Weiter den Dollar schwächen könnte hingegen die ausufernde Verschuldung der USA, die der Devisenmarkt noch nicht als belastendes Thema „entdeckt“ hat. Die Staatsverschuldung beträgt hier inzwischen ca. 31,5 Bill. Dollar und damit bereits mehr als 120% der Wirtschaftsleistung. Im Zusammenspiel mit den hohen US-Handels- und Leistungsbilanzdefiziten sollten die derzeit unterstützenden Faktoren für den Greenback damit auch nicht überbewertet werden.

Ungeachtet der Dollar-positiven Einflussfaktoren ist es dem Euro gelungen, aus der intakten Seitwärtsrange (1,05 Dollar bis 1,11Dollar) nach oben auszubrechen. Treiber dieser Bewegung waren hawkische Kommentare von EZB-Ratsmitgliedern, die angesichts der hohen Inflation einer Serie von weiteren Zinserhöhungen das Wort redeten. Während die Kommentare direkt nach der Ratssitzung im Juni noch unisono hawkisch waren, haben nun selbst Falken wie Bundesbankchef Joachim Nagel und der niederländische Zentralbankchef Klaas Knot ihr scharfes Wording zuletzt etwas abgeschwächt. Knot äußerte sogar, dass Zinserhöhungen über den Juli hinaus nicht sicher seien, da weitere Anhebungen das Gleichgewicht der Risiken in Richtung „zu viel“ verschieben könnten. Angesichts der technischen Rezession und der keineswegs ermutigenden wirtschaftlichen Perspektiven für das zweite Halbjahr könnte die EZB geneigt sein, etwas zurückzurudern, bzw. die Datenabhängigkeit ihres weiteren Vorgehens stärker betonen. Konjunkturpessimisten gehen entsprechend davon aus, dass sich das Zins- und Wachstumsdifferential kurz- bis mittelfristig nicht zugunsten der Eurozone bzw. des Euro verschiebt. Belastend für die Gemeinschaftswährung muss zudem eingeräumt werden, dass die „römischen Risiken“ keinesfalls vom Tisch sind. Zudem verkommt Deutschland von der ehemaligen Konjunkturlokomotive immer mehr zum kranken Mann Europas. Ein Punkt, der die Euro-Stärke mittelfristig in Gefahr bringen könnte, ist die Positionierung der Anleger.
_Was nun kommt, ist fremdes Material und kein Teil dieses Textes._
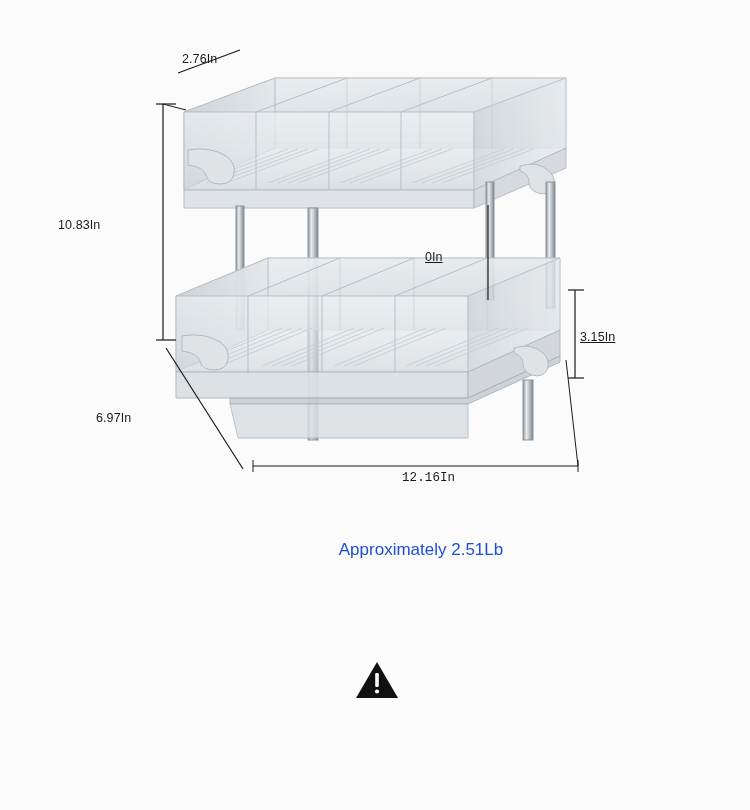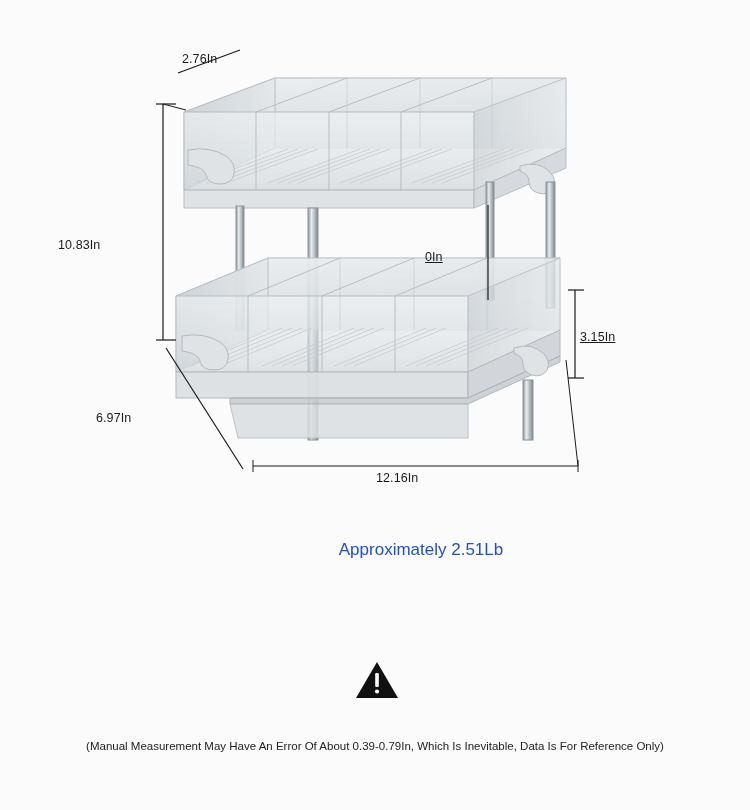--- a/index.html
+++ b/index.html
@@ -225,7 +225,7 @@
     </svg>
 
   <div class="dim-label" style="left:182px; top:52px;">2.76In</div>
-  <div class="dim-label" style="left:58px; top:238px;">10.83In</div>
+  <div class="dim-label" style="left:58px; top:218px;">10.83In</div>
   <div class="dim-label" style="left:425px; top:250px;text-decoration:underline;">0In</div>
   <div class="dim-label" style="left:580px; top:330px;text-decoration:underline;">3.15In</div>
   <div class="dim-label" style="left:96px; top:411px;">6.97In</div>

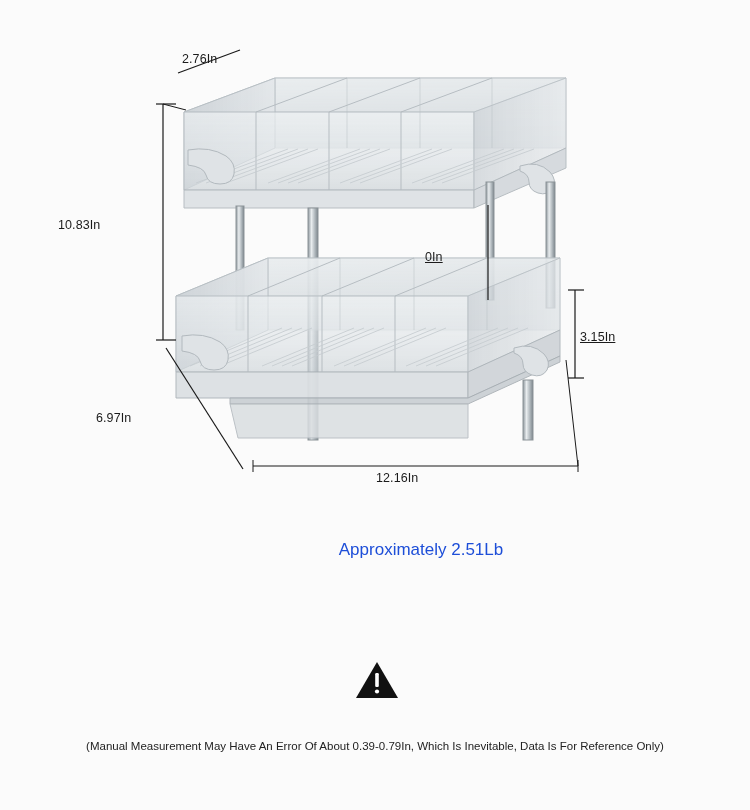--- a/index.html
+++ b/index.html
@@ -229,7 +229,7 @@
   <div class="dim-label" style="left:425px; top:250px;text-decoration:underline;">0In</div>
   <div class="dim-label" style="left:580px; top:330px;text-decoration:underline;">3.15In</div>
   <div class="dim-label" style="left:96px; top:411px;">6.97In</div>
-  <div class="dim-label" style="left:376px; top:471px;">12.16In</div>
+  <div class="dim-label" style="left:402px; top:471px;font-family:Liberation Mono, monospace;">12.16In</div>
 
   <div class="caption" style="left:0; width:750px; top:540px;">Approximately 2.51Lb</div>
 

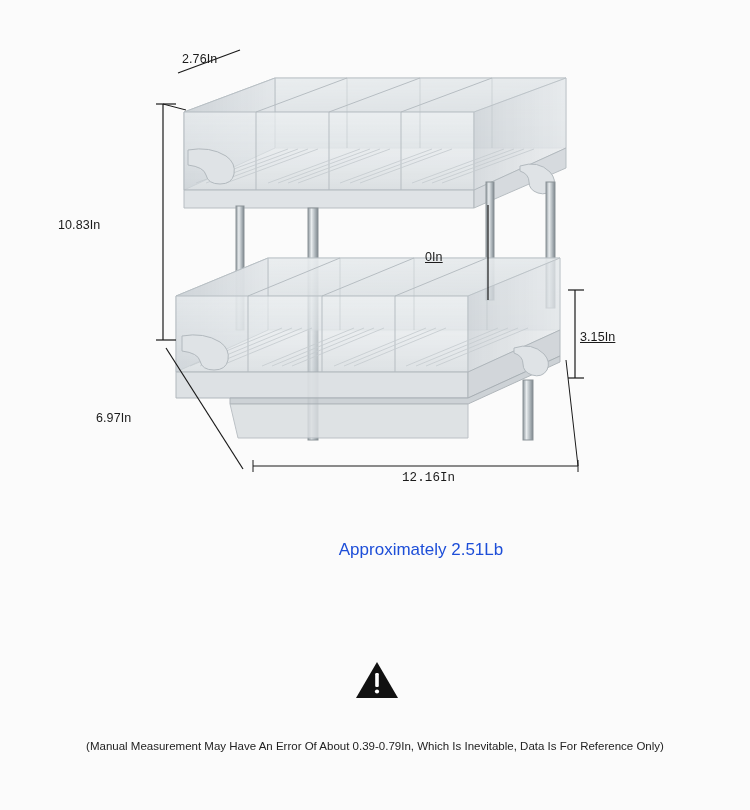--- a/index.html
+++ b/index.html
@@ -241,7 +241,6 @@
     </svg>
   </div>
 
-  <div class="footnote" style="top:740px;">(Manual Measurement May Have An Error Of About 0.39-0.79In, Which Is Inevitable, Data Is For Reference Only)</div>
 
 </div>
Gegenüber der Einheitswährung sind die spekulativen Marktteilnehmer mittlerweile in hohem Maße long. Aus dieser Konstellation könnte sich für den Euro durchaus Abwärtspotenzial ergeben. Auch der bereits seit knapp eineinhalb Jahren wütende Ukraine-Krieg und eine jederzeit mögliche Eskalation trüben den positiven Blick. Saisonal hingegen steht dem Euro ab Mitte August eine historisch starke Periode ins Haus. Insgesamt zeigt sich die übergeordnete Gemengelage derzeit noch relativ ausgeglichen. Anleger, die Euro-long positioniert sind, sollten allerdings die Augen offenhalten. Mit Blick auf unsere Euro-Dollar-Währungsprognose (1,10 per Jahresende) hält sich die Fantasie für eine weitere nachhaltige Euro-Erholung in engen Grenzen. Wenn überhaupt, halten wir bestenfalls ein erneutes Überschießen in Richtung 1,13 für möglich, auch wenn nach der Kaufkraftparität eine Unterbewertung der Gemeinschaftswährung gegenüber dem Dollar abzulesen ist.

*) Eugen Keller ist Leiter der Devisen- und Rentenmarktstrategie beim Bankhaus Metzler.